I have a list of list of lists like this
matches = [[['rootrank', 'Root'], ['domain', 'Bacteria'], ['phylum', 'Firmicutes'], ['class', 'Clostridia'], ['order', 'Clostridiales'], ['family', 'Lachnospiraceae'], ['genus', 'Lachnospira']],
[['rootrank', 'Root'], ['domain', 'Bacteria'], ['phylum', '"Proteobacteria"'], ['class', 'Gammaproteobacteria'], ['order', '"Vibrionales"'], ['family', 'Vibrionaceae'], ['genus', 'Catenococcus']],
[['rootrank', 'Root'], ['domain', 'Archaea'], ['phylum', '"Euryarchaeota"'], ['class', '"Methanomicrobia"'], ['order', 'Methanomicrobiales'], ['family', 'Methanomicrobiaceae'], ['genus', 'Methanoplanus']]]
And I want to construct a phylogenetic tree from them. I wrote a node class like so (based partially on this code):
class Node(object):
"""Generic n-ary tree node object
Children are additive; no provision for deleting them."""

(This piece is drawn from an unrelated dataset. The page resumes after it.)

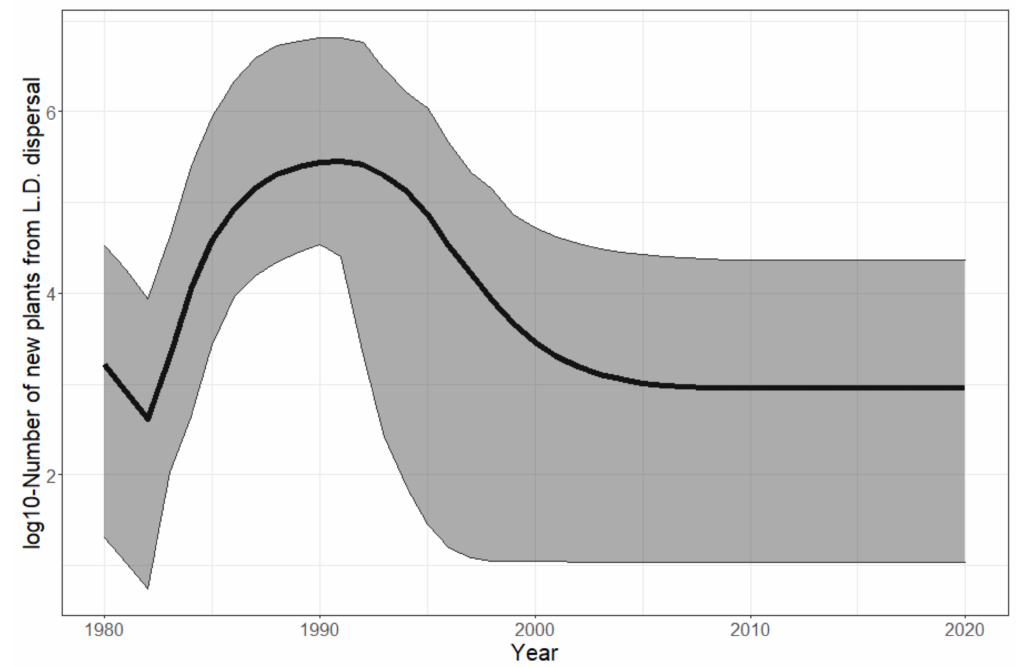
Figure 6. Contribution of long-distance (LD) dispersal to population recruitment over years. The posterior mean (solid curve) of the log10-number of new plants growing from seeds dispersed by long-distance dispersal is shown with its 95% confidence interval (grey ribbon) for each year.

def __init__(self, parent, category=None, name=None):
self.parent = parent
self.category = category
self.name = name
self.childList = []
if parent is None:
self.birthOrder = 0
else:
self.birthOrder = len(parent.childList)
parent.childList.append(self)
def fullPath(self):
"""Returns a list of children from root to self"""
result = []
parent = self.parent
kid = self
while parent:
result.insert(0, kid)
parent, kid = parent.parent, parent
return result
def ID(self):
return '{0}|{1}'.format(self.category, self.name)
And then I try to construct my tree like this:
node = None
for match in matches:
for branch in match:
category, name = branch
node = Node(node, category, name)
print [n.ID() for n in node.fullPath()]
This works for the first match, but when I start with the second match it is appended at the end of the tree instead of starting again at the top. How would I do that? I tried some variations on searching for the ID, but I can't get it to work.

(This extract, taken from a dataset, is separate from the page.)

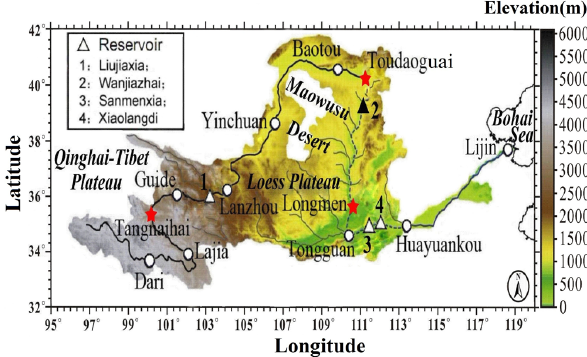
Fig. 1. Map of the Yellow River basin, which consists of two main geographical units, the Qinghai–Tibetan Plateau and the Loess Plateau (quoted from Wang et al., 2010). Sampling stations are in- dicated by open symbols. Wanjiazhai reservoir (marked as 2) is one of the most important sites for the water and sediment regulation scheme. Red stars denote additional hydrological stations, whose discharge data are also used (see text for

I would highly recommend using a phylogenetics library like Dendropy.
The 'standard way of writing phylogenetic trees is with the Newick format (parenthetical statements like ((A,B),C)). If you use Dendropy, reading that tree would be as simple as
>>> import dendropy
>>> tree1 = dendropy.Tree.get_from_string("((A,B),(C,D))", schema="newick")
or to read from a stream
>>> tree1 = dendropy.Tree(stream=open("mle.tre"), schema="newick")
The creator of the library maintains a nice tutorial too.